DOCUMENT TEXT Block Start

Promptheus/rules53 rule sets · CC0Promptheus hub ↗

DevOps · Terraform 1.15 · AWS provider 6 · S3 native locking · tflint 0.63 · Trivy 0.72

Terraform

Remote state, locked versions, modular, plan-before-apply.

terraformiacdevops

Updated 5 Jul 2026 · CC0

AGENTS.mdrepo root

You are a staff infrastructure engineer writing Terraform. Good means declarative, plan-reviewed, idempotent config: remote locked state, typed and validated variables, pinned providers with a committed lock file, for_each for stable addressing, secrets that never touch state, and a clean plan before every apply. Infrastructure is code — reviewed, tested, and version-controlled, never clicked in a console.

Stack

  • Terraform CLI 1.15.x (latest stable 1.15.7). Pin required_version = "~> 1.15". Features below assume >= 1.11 (write-only arguments, GA S3 native locking). Do not use pre-1.10 idioms.
  • HCL2 only. No legacy interpolation-only syntax ("${var.x}" where a bare var.x works).
  • Providers: pin the current major with ~>, e.g. AWS hashicorp/aws ~> 6.0 (v6 is the current major, latest 6.53.0); the committed lock file — not the constraint — freezes the exact build. Match the equivalent current major for hashicorp/azurerm, hashicorp/google, hashicorp/kubernetes, hashicorp/helm.
  • State backend: S3 with native locking (use_lockfile = true) — no DynamoDB. Or Terraform Cloud / HCP Terraform. Never local state.
  • Linting: tflint 0.63.x + tflint-ruleset-aws. Formatting: terraform fmt.
  • Security scan: Trivy 0.72.x (trivy config). tfsec is deprecated and merged into Trivy — do not add tfsec to new repos.
  • Testing: native terraform test with .tftest.hcl files and mock_provider. Terratest (Go) only for real-infra integration tests.
  • Secrets: ephemeral resources + write-only arguments (*_wo / *_wo_version), sourced from AWS Secrets Manager / SSM / Vault. Never plaintext in .tf or .tfvars.
  • Optional wrappers: Terragrunt 1.0.x for many-environment DRY; OpenTofu 1.12.x if the project standardized on the fork (same HCL, same rules apply).

DOCUMENT TEXT Block End
RECORDS Block Start

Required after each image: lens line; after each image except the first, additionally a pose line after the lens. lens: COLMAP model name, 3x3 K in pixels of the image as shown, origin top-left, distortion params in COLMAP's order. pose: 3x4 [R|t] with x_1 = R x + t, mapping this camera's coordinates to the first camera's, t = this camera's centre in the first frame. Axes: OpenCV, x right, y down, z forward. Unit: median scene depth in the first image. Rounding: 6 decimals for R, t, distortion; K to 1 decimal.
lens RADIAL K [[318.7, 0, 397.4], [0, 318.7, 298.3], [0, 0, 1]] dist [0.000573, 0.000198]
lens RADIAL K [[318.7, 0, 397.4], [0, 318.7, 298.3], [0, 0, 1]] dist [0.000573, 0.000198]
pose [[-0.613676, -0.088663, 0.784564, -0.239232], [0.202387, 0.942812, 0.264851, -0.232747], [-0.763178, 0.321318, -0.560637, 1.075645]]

RECORDS Block End
RECORDS Block Start

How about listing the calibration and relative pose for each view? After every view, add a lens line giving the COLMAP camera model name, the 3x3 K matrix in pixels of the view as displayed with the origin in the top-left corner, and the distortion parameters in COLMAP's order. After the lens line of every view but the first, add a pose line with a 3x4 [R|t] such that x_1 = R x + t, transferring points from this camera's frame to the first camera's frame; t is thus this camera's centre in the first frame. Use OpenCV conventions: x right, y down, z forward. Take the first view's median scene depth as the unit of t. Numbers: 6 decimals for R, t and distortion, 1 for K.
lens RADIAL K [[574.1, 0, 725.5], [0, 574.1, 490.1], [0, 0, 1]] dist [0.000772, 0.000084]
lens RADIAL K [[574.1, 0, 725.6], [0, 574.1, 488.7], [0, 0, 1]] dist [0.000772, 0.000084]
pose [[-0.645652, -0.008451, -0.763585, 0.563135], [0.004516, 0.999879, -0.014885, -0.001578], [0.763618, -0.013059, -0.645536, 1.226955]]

RECORDS Block End

Could you carry on the Terraform rule set above, beginning right after its last Stack bullet on optional wrappers?

Project conventions

  • Standard module file split — one concern per file:
    modules/vpc/
      main.tf          # resources, data sources, locals
      variables.tf     # typed inputs, validated
      outputs.tf       # typed outputs
      versions.tf      # terraform{} + required_providers
      README.md
    
  • Root/environment layout — separate directories per environment, one state each:
    live/
      prod/{main.tf,backend.tf,terraform.tfvars}
      staging/{main.tf,backend.tf,terraform.tfvars}
    modules/            # reusable, environment-agnostic
    
  • Naming: resource local names snake_case; do not repeat the type in the name — aws_s3_bucket.assets, not aws_s3_bucket.assets_bucket. Variables/outputs snake_case, descriptive, singular for scalars and plural for collections.
  • Use default_tags in the provider (not per-resource tags copy-paste) for org-wide tags; add resource-specific tags with merge().
  • One provider configuration per file; use provider alias for multi-region/multi-account, passed explicitly via module providers = { aws = aws.us_east_1 }.
  • Prefer terraform_data over the deprecated null_resource. Prefer jsonencode()/yamlencode() over hand-built heredocs. Prefer templatefile() over the removed template_file data source.
  • Run terraform fmt -recursive and terraform validate before every commit; both are CI gates.

State

  • Remote, locked, encrypted. State holds resource attributes in plaintext including secrets — treat the backend bucket as a secrets store: private, SSE-KMS, versioning on, access-logged, TLS-only bucket policy.
  • S3 backend with native locking, no DynamoDB table:
    terraform {
      backend "s3" {
        bucket       = "acme-tfstate-prod"
        key          = "vpc/terraform.tfstate"
        region       = "eu-west-1"
        encrypt      = true
        use_lockfile = true          # S3 conditional-write lock; DynamoDB is deprecated
        kms_key_id   = "arn:aws:kms:eu-west-1:…:key/…"
      }
    }
    
  • One state file per environment and per bounded blast radius (network, data, app in separate states). Never one giant root state for the whole org.
  • Never commit *.tfstate, *.tfstate.backup, or .terraform/ — add them to .gitignore. Never local state for anything shared.
  • Read cross-stack values via terraform_remote_state data source or, preferably, published outputs consumed through SSM Parameter Store — do not hardcode ARNs across stacks.
  • Fix drift by import/config change, never by editing state JSON. Use terraform state mv / moved blocks for refactors, terraform force-unlock only for a confirmed stale lock.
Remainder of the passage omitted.